Human pose keypoint data
------------------------------------------------
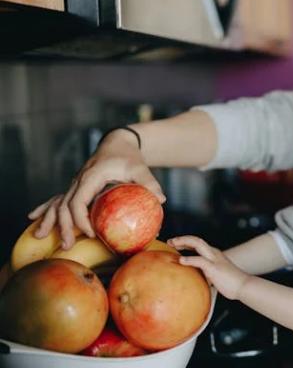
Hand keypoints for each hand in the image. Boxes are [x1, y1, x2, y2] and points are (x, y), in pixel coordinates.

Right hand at [28, 131, 165, 248]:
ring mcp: (76, 183)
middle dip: (64, 226)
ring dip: (51, 220)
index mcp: (92, 176)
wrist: (117, 143)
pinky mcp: (77, 186)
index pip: (79, 200)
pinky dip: (46, 208)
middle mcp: (79, 180)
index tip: (91, 233)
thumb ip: (149, 183)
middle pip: (64, 205)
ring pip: (57, 203)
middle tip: (68, 246)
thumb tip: (161, 200)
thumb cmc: (129, 156)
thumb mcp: (140, 168)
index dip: (81, 218)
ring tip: (41, 236)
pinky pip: (58, 199)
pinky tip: (34, 218)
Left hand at [168, 236, 249, 300]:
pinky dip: (189, 259)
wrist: (243, 285)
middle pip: (196, 240)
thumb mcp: (216, 276)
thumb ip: (206, 276)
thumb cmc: (231, 283)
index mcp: (214, 254)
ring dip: (183, 241)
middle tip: (169, 241)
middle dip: (182, 239)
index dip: (186, 242)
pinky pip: (199, 260)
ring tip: (172, 243)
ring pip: (197, 243)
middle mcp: (213, 253)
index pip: (198, 244)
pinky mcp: (214, 267)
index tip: (174, 244)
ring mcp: (214, 259)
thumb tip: (196, 281)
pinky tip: (181, 260)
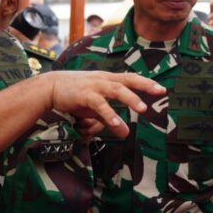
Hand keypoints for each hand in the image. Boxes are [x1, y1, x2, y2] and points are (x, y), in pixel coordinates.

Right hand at [49, 71, 163, 136]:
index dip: (146, 82)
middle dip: (145, 84)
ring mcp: (94, 86)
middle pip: (128, 80)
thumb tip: (126, 133)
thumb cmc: (75, 95)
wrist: (50, 87)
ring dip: (130, 98)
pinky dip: (109, 113)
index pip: (131, 78)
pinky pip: (99, 104)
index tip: (162, 89)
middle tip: (160, 92)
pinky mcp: (84, 95)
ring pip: (116, 90)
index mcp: (108, 79)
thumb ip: (110, 119)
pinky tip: (116, 124)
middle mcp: (104, 80)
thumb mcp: (95, 107)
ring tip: (143, 109)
------------------------------------------------
■ **EXERCISE INSTRUCTIONS**
Would you copy the records word for word, without any of their pictures?

■ **EXERCISE RESPONSE**
Hand keypoints for each hand in the image. Boxes are [x1, y1, x2, y2] and points are (x, y), in pixel coordinates.

Right hand at [28, 131, 165, 248]:
ring mcp: (76, 183)
middle dip: (64, 226)
ring dip: (51, 220)
index mcp: (92, 176)
wrist: (117, 143)
pinky mcp: (77, 186)
index pip: (79, 200)
pinky dip: (46, 208)
middle mcp: (79, 180)
index tip: (91, 233)
thumb ip: (149, 183)
middle pip: (64, 205)
ring pip: (57, 203)
middle tip: (68, 246)
thumb tip: (161, 200)
thumb cmc: (129, 156)
thumb mcp: (140, 168)
index dip: (81, 218)
ring tip: (41, 236)
pinky pip: (58, 199)
pinky tip: (34, 218)
Left hand at [168, 236, 249, 300]:
pinky dip: (189, 259)
wrist: (243, 285)
middle pip: (196, 240)
thumb mcp: (216, 276)
thumb ip: (206, 276)
thumb cmc: (231, 283)
index mcp: (214, 254)
ring dip: (183, 241)
middle tip: (169, 241)
middle dip: (182, 239)
index dip: (186, 242)
pinky pip: (199, 260)
ring tip: (172, 243)
ring pip: (197, 243)
middle mcp: (213, 253)
index pip: (198, 244)
pinky mcp: (214, 267)
index tip: (174, 244)
ring mcp: (214, 259)
thumb tip: (196, 281)
pinky tip: (181, 260)
Hand keypoints for each hand in the image. Boxes are [x1, y1, x2, y2] and points are (x, y), in pixel coordinates.

Right hand at [49, 71, 163, 136]:
index dip: (146, 82)
middle dip: (145, 84)
ring mcp: (94, 86)
middle pip: (128, 80)
thumb tip: (126, 133)
thumb cmc: (75, 95)
wrist: (50, 87)
ring dip: (130, 98)
pinky dip: (109, 113)
index pip: (131, 78)
pinky pip: (99, 104)
index tip: (162, 89)
middle tip: (160, 92)
pinky mcp: (84, 95)
ring pip: (116, 90)
index mcp: (108, 79)
thumb ip: (110, 119)
pinky tip: (116, 124)
middle mcp: (104, 80)
thumb mcp: (95, 107)
ring tip: (143, 109)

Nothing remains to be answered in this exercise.